What needs to be done: Output each line of the listing that follows, with every character kept as it is.

Entries supplied:
........
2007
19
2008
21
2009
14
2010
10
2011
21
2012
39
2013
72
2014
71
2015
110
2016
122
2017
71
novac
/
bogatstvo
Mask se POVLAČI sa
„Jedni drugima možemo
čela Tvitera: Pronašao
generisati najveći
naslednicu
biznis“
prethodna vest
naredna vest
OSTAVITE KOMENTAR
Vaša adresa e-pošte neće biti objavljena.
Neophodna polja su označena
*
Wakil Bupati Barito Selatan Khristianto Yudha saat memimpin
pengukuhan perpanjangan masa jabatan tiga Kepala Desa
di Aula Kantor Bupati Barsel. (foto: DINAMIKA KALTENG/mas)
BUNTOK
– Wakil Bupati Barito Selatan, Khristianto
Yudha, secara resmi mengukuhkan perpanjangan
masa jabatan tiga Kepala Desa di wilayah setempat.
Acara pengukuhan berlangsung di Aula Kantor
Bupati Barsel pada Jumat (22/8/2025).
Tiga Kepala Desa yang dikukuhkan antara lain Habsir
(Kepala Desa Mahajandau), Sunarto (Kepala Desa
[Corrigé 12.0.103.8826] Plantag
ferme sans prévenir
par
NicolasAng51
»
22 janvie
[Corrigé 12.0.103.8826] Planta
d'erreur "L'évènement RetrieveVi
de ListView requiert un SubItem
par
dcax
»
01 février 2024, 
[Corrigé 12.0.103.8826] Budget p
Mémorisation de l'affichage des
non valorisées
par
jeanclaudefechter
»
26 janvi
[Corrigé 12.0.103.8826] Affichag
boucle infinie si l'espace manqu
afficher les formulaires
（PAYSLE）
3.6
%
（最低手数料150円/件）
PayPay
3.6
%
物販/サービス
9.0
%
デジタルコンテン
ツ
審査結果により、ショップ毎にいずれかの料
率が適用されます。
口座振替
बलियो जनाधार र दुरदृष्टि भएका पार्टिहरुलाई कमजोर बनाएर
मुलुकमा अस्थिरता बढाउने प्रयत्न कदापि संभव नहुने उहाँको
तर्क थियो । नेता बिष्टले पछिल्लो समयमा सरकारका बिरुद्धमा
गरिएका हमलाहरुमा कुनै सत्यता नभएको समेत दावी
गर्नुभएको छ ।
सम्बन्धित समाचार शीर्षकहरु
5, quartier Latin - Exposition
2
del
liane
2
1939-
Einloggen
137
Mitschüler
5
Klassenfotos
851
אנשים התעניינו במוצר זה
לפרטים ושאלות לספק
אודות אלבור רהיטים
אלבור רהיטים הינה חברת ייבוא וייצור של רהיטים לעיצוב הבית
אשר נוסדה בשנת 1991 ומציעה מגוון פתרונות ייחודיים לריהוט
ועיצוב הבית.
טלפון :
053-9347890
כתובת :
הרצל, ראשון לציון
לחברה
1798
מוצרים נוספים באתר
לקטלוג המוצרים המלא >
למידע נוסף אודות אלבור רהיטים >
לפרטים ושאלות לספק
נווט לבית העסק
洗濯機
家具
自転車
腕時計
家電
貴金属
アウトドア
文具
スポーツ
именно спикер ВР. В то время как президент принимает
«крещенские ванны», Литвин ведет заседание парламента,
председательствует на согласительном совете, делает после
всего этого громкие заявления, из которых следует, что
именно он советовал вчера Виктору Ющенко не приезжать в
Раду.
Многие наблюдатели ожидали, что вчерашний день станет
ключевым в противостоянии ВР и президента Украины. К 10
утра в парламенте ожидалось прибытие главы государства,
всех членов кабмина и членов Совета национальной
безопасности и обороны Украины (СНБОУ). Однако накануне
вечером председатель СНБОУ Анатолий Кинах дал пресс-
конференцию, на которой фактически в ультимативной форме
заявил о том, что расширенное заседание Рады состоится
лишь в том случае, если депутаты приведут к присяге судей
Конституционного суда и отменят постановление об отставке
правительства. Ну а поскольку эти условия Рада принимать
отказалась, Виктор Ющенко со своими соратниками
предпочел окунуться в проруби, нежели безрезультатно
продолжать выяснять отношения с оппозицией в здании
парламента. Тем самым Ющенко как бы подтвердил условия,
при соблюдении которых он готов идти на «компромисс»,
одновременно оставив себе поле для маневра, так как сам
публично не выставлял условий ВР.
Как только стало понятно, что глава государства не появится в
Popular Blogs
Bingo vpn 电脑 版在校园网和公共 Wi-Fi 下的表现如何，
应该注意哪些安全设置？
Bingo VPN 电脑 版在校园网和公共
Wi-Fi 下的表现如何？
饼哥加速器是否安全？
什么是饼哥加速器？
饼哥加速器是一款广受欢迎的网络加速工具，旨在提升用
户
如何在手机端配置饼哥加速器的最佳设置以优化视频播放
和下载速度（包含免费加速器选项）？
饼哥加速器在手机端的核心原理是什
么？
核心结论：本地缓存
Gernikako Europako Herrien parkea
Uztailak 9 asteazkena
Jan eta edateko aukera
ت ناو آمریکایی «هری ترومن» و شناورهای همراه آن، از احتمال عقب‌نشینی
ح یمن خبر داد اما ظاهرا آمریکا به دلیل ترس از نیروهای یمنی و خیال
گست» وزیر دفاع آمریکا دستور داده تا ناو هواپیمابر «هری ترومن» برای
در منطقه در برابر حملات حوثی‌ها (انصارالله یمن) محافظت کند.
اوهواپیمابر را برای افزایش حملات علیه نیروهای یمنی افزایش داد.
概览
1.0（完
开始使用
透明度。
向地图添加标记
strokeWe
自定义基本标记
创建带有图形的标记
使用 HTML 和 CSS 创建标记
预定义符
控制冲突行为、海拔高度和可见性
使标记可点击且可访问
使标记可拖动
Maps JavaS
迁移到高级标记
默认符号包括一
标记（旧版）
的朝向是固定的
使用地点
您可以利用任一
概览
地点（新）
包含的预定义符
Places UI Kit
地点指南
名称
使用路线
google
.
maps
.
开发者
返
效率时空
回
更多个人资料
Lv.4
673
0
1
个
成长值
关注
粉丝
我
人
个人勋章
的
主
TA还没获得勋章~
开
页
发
........
Response:
2007
19
2008
21
2009
14
2010
10
2011
21
2012
39
2013
72
2014
71
2015
110
2016
122
2017
71
novac
/
bogatstvo
Mask se POVLAČI sa
„Jedni drugima možemo
čela Tvitera: Pronašao
generisati najveći
naslednicu
biznis“
prethodna vest
naredna vest
OSTAVITE KOMENTAR
Vaša adresa e-pošte neće biti objavljena.
Neophodna polja su označena
*
Wakil Bupati Barito Selatan Khristianto Yudha saat memimpin
pengukuhan perpanjangan masa jabatan tiga Kepala Desa
di Aula Kantor Bupati Barsel. (foto: DINAMIKA KALTENG/mas)
BUNTOK
– Wakil Bupati Barito Selatan, Khristianto
Yudha, secara resmi mengukuhkan perpanjangan
masa jabatan tiga Kepala Desa di wilayah setempat.
Acara pengukuhan berlangsung di Aula Kantor
Bupati Barsel pada Jumat (22/8/2025).
Tiga Kepala Desa yang dikukuhkan antara lain Habsir
(Kepala Desa Mahajandau), Sunarto (Kepala Desa
[Corrigé 12.0.103.8826] Plantag
ferme sans prévenir
par
NicolasAng51
»
22 janvie
[Corrigé 12.0.103.8826] Planta
d'erreur "L'évènement RetrieveVi
de ListView requiert un SubItem
par
dcax
»
01 février 2024, 
[Corrigé 12.0.103.8826] Budget p
Mémorisation de l'affichage des
non valorisées
par
jeanclaudefechter
»
26 janvi
[Corrigé 12.0.103.8826] Affichag
boucle infinie si l'espace manqu
afficher les formulaires
（PAYSLE）
3.6
%
（最低手数料150円/件）
PayPay
3.6
%
物販/サービス
9.0
%
デジタルコンテン
ツ
審査結果により、ショップ毎にいずれかの料
率が適用されます。
口座振替
बलियो जनाधार र दुरदृष्टि भएका पार्टिहरुलाई कमजोर बनाएर
मुलुकमा अस्थिरता बढाउने प्रयत्न कदापि संभव नहुने उहाँको
तर्क थियो । नेता बिष्टले पछिल्लो समयमा सरकारका बिरुद्धमा
गरिएका हमलाहरुमा कुनै सत्यता नभएको समेत दावी
गर्नुभएको छ ।
सम्बन्धित समाचार शीर्षकहरु
5, quartier Latin - Exposition
2
del
liane
2
1939-
Einloggen
137
Mitschüler
5
Klassenfotos
851
אנשים התעניינו במוצר זה
לפרטים ושאלות לספק
אודות אלבור רהיטים
אלבור רהיטים הינה חברת ייבוא וייצור של רהיטים לעיצוב הבית
אשר נוסדה בשנת 1991 ומציעה מגוון פתרונות ייחודיים לריהוט
ועיצוב הבית.
טלפון :
053-9347890
כתובת :
הרצל, ראשון לציון
לחברה
1798
מוצרים נוספים באתר
לקטלוג המוצרים המלא >
למידע נוסף אודות אלבור רהיטים >
לפרטים ושאלות לספק
נווט לבית העסק
洗濯機
家具
自転車
腕時計
家電
貴金属
アウトドア
文具
スポーツ
именно спикер ВР. В то время как президент принимает
«крещенские ванны», Литвин ведет заседание парламента,
председательствует на согласительном совете, делает после
всего этого громкие заявления, из которых следует, что
именно он советовал вчера Виктору Ющенко не приезжать в
Раду.
Многие наблюдатели ожидали, что вчерашний день станет
ключевым в противостоянии ВР и президента Украины. К 10
утра в парламенте ожидалось прибытие главы государства,
всех членов кабмина и членов Совета национальной
безопасности и обороны Украины (СНБОУ). Однако накануне
вечером председатель СНБОУ Анатолий Кинах дал пресс-
конференцию, на которой фактически в ультимативной форме
заявил о том, что расширенное заседание Рады состоится
лишь в том случае, если депутаты приведут к присяге судей
Конституционного суда и отменят постановление об отставке
правительства. Ну а поскольку эти условия Рада принимать
отказалась, Виктор Ющенко со своими соратниками
предпочел окунуться в проруби, нежели безрезультатно
продолжать выяснять отношения с оппозицией в здании
парламента. Тем самым Ющенко как бы подтвердил условия,
при соблюдении которых он готов идти на «компромисс»,
одновременно оставив себе поле для маневра, так как сам
публично не выставлял условий ВР.
Как только стало понятно, что глава государства не появится в
Popular Blogs
Bingo vpn 电脑 版在校园网和公共 Wi-Fi 下的表现如何，
应该注意哪些安全设置？
Bingo VPN 电脑 版在校园网和公共
Wi-Fi 下的表现如何？
饼哥加速器是否安全？
什么是饼哥加速器？
饼哥加速器是一款广受欢迎的网络加速工具，旨在提升用
户
如何在手机端配置饼哥加速器的最佳设置以优化视频播放
和下载速度（包含免费加速器选项）？
饼哥加速器在手机端的核心原理是什
么？
核心结论：本地缓存
Gernikako Europako Herrien parkea
Uztailak 9 asteazkena
Jan eta edateko aukera
ت ناو آمریکایی «هری ترومن» و شناورهای همراه آن، از احتمال عقب‌نشینی
ح یمن خبر داد اما ظاهرا آمریکا به دلیل ترس از نیروهای یمنی و خیال
گست» وزیر دفاع آمریکا دستور داده تا ناو هواپیمابر «هری ترومن» برای
در منطقه در برابر حملات حوثی‌ها (انصارالله یمن) محافظت کند.
اوهواپیمابر را برای افزایش حملات علیه نیروهای یمنی افزایش داد.
概览
1.0（完
开始使用
透明度。
向地图添加标记
strokeWe
自定义基本标记
创建带有图形的标记
使用 HTML 和 CSS 创建标记
预定义符
控制冲突行为、海拔高度和可见性
使标记可点击且可访问
使标记可拖动
Maps JavaS
迁移到高级标记
默认符号包括一
标记（旧版）
的朝向是固定的
使用地点
您可以利用任一
概览
地点（新）
包含的预定义符
Places UI Kit
地点指南
名称
使用路线
google
.
maps
.
开发者
返
效率时空
回
更多个人资料
Lv.4
673
0
1
个
成长值
关注
粉丝
我
人
个人勋章
的
主
TA还没获得勋章~
开
页
发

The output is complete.